PERRA VIDA
Vivo hace 45 años en un
condominio de 112 casas, amplio, ordenado, con muchos jardines que invitan a
recorrerlo. Hace cuatro décadas disfrutaba paseando a mis niños y compartía con
mis vecinos en idéntica grata tarea. Tiempos de armonía.
Desde hace algunos años salgo a
pasear con mis nietos y observo pocos niños y a muchos de mis jóvenes vecinos
paseando perros: canes hermosos, bien tenidos, super cuidados, algunos de ellos
increíblemente parecidos a sus dueños.
Marchan seguros, exigentes, cuasi humanizados, posesionados de su papel
de miembros de la familia. No necesitan prestar servicio alguno sino ser
acompañantes, envalentonados con su cambio de ser simples perros a adoradas
mascotas. A veces reemplazan a los hijos.

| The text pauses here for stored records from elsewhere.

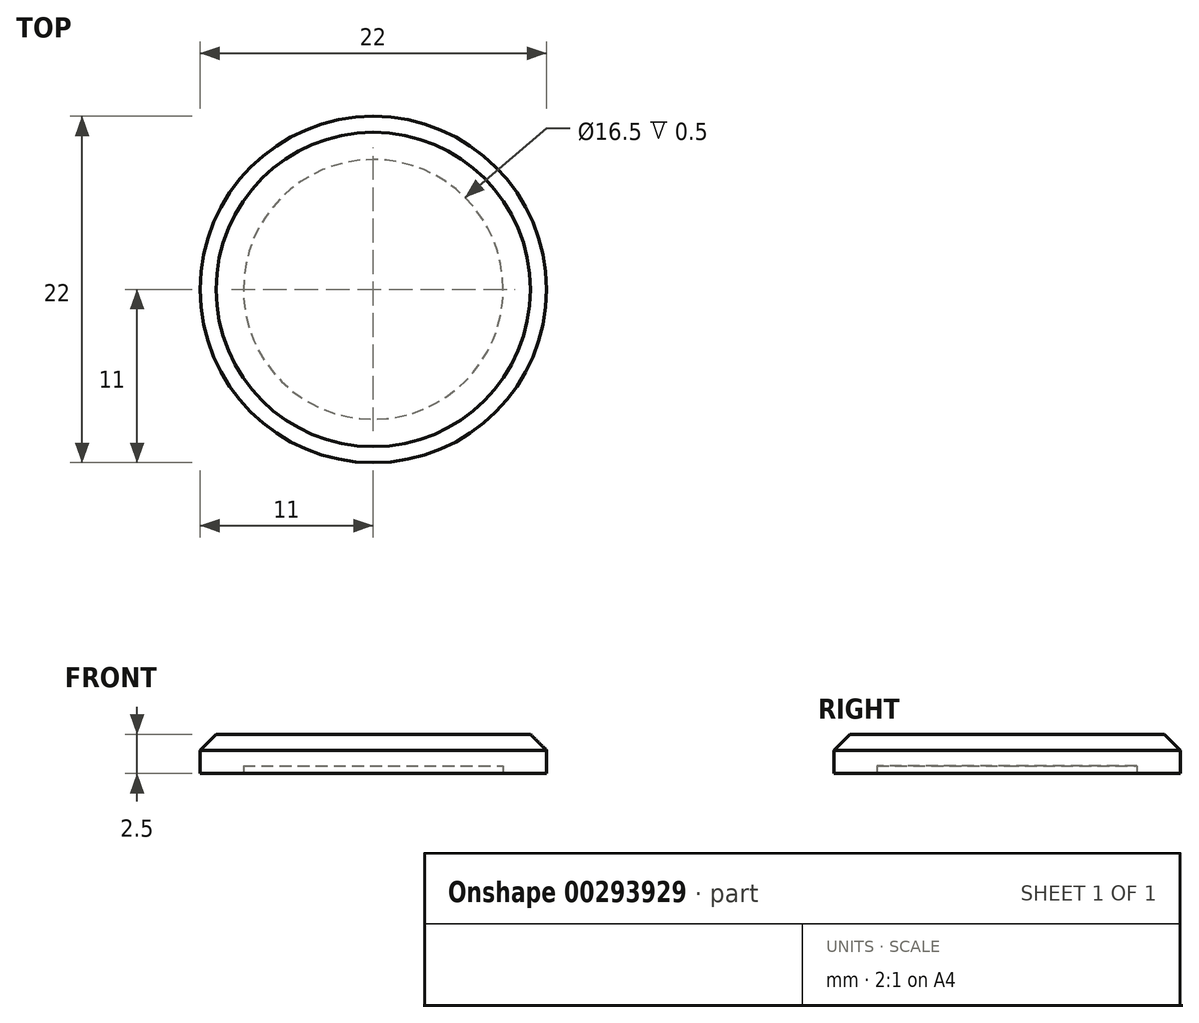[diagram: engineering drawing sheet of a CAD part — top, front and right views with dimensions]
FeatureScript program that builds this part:
annotation { "Feature Type Name" : "Feature", "Feature Type Description" : "" }
export const myFeature = defineFeature(function(context is Context, id is Id, definition is map)
    precondition{}
    {
        {
            var Q0;
            Q0=qCreatedBy(makeId("Top.planeOp"),FACE);
            var sketch = newSketch(context, id + "F0", { "sketchPlane" : qUnion([Q0])});
            skCircle(sketch, "E0", {"center": v(0, 0) * mm, "radius": 11 * mm});
            skSolve(sketch);
        }
        {
            var Q0;
            Q0=qSketchRegion(id+"F0",true);
            extrude(context, id + "F1", {"entities" : qUnion([Q0]), "depth" : 2.5 * mm});
        }
        {
            var Q0;
            Q0=makeQuery(id+"F1.opExtrude","CAP_EDGE",EDGE,{"disambiguationData":[OSD([sQuery(id+"F0.wireOp",EDGE,"E0")])],"isStart":false});
            chamfer(context, id + "F2", {"entities" : qUnion([Q0]), "width" : 1.02 * mm, "tangentPropagation" : true});
        }
        {
            var Q0;
            Q0=makeQuery(id+"F1.opExtrude","CAP_FACE",FACE,{"disambiguationData":[OSD([sQuery(id+"F0.wireOp",EDGE,"E0")])],"isStart":true});
            var sketch = newSketch(context, id + "F3", { "sketchPlane" : qUnion([Q0])});
            skCircle(sketch, "E1", {"center": v(0, 0) * mm, "radius": 8.25 * mm});
            skSolve(sketch);
        }
        {
            var Q0;
            Q0=qSketchRegion(id+"F3",true);
            extrude(context, id + "F4", {"entities" : qUnion([Q0]), "operationType" : NewBodyOperationType.REMOVE, "oppositeDirection" : true, "depth" : .5 * mm});
        }
    });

Tengo que caminar con cuidado
para que no me tropiecen, me enreden en sus correas o pise algún incómodo
recuerdo, que indiferentes dejaron en el suelo a pesar de los coloridos
recipientes con letreros indicando su uso como receptores de sus excretas. Los
perros no saben leer y parece que algunos dueños tampoco.
Domina un nuevo modo de vivir la
relación del hombre con sus animales domésticos. Pienso que vivimos tiempos de
excesiva animalidad y de pronto no puedo cumplir mi sueño de niño, educado por
los jesuitas, de morirme rezando el rosario y tendré que morirme ladrando.